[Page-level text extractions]
# # # # #
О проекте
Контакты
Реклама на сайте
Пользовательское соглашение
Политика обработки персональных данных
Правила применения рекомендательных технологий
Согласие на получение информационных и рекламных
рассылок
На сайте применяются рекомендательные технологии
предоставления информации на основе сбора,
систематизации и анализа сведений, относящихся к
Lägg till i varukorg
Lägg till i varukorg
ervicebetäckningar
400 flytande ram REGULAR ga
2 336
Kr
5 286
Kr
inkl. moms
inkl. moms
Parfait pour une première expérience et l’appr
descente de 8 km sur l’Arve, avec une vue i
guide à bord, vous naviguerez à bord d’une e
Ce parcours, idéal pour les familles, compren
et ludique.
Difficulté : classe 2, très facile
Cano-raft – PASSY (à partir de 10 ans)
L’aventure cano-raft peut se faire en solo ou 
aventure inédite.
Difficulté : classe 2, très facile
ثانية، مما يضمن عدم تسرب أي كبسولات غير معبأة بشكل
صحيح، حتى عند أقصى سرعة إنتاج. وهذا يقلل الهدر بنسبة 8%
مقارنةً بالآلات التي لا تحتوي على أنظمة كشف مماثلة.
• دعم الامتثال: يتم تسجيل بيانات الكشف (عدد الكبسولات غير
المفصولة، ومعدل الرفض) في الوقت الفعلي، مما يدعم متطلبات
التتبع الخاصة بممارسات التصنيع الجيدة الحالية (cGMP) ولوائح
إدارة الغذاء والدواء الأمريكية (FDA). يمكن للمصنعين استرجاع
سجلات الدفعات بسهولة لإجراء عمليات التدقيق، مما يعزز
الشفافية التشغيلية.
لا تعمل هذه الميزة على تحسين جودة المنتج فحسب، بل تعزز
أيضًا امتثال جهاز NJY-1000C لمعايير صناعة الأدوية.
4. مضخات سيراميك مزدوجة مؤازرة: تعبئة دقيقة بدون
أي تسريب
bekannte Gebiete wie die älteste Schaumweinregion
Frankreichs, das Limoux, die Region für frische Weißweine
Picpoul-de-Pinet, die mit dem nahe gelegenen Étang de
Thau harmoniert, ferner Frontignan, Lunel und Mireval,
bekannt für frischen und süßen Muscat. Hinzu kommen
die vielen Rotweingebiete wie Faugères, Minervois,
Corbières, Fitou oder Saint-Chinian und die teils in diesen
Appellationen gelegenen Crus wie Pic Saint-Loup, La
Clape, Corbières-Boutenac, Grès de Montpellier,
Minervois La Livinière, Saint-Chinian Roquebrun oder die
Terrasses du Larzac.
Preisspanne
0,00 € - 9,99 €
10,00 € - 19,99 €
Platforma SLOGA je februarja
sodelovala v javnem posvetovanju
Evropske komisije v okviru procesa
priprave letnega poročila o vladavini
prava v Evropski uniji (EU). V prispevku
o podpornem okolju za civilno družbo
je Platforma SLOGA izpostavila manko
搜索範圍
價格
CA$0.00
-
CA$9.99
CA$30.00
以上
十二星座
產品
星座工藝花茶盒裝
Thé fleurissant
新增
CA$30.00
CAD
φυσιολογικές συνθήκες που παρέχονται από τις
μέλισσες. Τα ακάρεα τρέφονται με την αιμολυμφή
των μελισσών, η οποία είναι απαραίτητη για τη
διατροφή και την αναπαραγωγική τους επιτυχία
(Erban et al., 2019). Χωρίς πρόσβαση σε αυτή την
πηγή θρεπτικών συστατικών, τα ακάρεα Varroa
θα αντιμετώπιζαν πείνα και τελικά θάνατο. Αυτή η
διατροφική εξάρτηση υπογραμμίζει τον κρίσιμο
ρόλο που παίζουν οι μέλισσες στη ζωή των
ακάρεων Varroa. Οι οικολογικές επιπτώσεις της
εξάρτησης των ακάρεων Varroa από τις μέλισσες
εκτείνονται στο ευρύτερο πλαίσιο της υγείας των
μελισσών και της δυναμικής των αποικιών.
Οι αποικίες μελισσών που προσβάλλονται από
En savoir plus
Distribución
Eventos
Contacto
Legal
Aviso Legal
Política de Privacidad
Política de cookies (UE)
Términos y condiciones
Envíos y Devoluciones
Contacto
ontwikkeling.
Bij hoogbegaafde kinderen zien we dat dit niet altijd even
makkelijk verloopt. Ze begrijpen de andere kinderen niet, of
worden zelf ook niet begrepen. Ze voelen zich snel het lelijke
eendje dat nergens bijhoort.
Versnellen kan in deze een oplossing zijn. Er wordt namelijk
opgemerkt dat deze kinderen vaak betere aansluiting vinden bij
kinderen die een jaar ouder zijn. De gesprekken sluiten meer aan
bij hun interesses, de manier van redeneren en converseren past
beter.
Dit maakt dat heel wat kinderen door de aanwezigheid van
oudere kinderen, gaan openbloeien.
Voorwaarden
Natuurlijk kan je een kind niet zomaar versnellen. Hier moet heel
# # # # #
#### DIRECTIVE:
Using the records above, copy word for word the line with "المفصولة، ومعدل الرفض)", the line with "لا تعمل هذه", and every line between them.

#### YOUR RESPONSE:
المفصولة، ومعدل الرفض) في الوقت الفعلي، مما يدعم متطلبات
التتبع الخاصة بممارسات التصنيع الجيدة الحالية (cGMP) ولوائح
إدارة الغذاء والدواء الأمريكية (FDA). يمكن للمصنعين استرجاع
سجلات الدفعات بسهولة لإجراء عمليات التدقيق، مما يعزز
الشفافية التشغيلية.
لا تعمل هذه الميزة على تحسين جودة المنتج فحسب، بل تعزز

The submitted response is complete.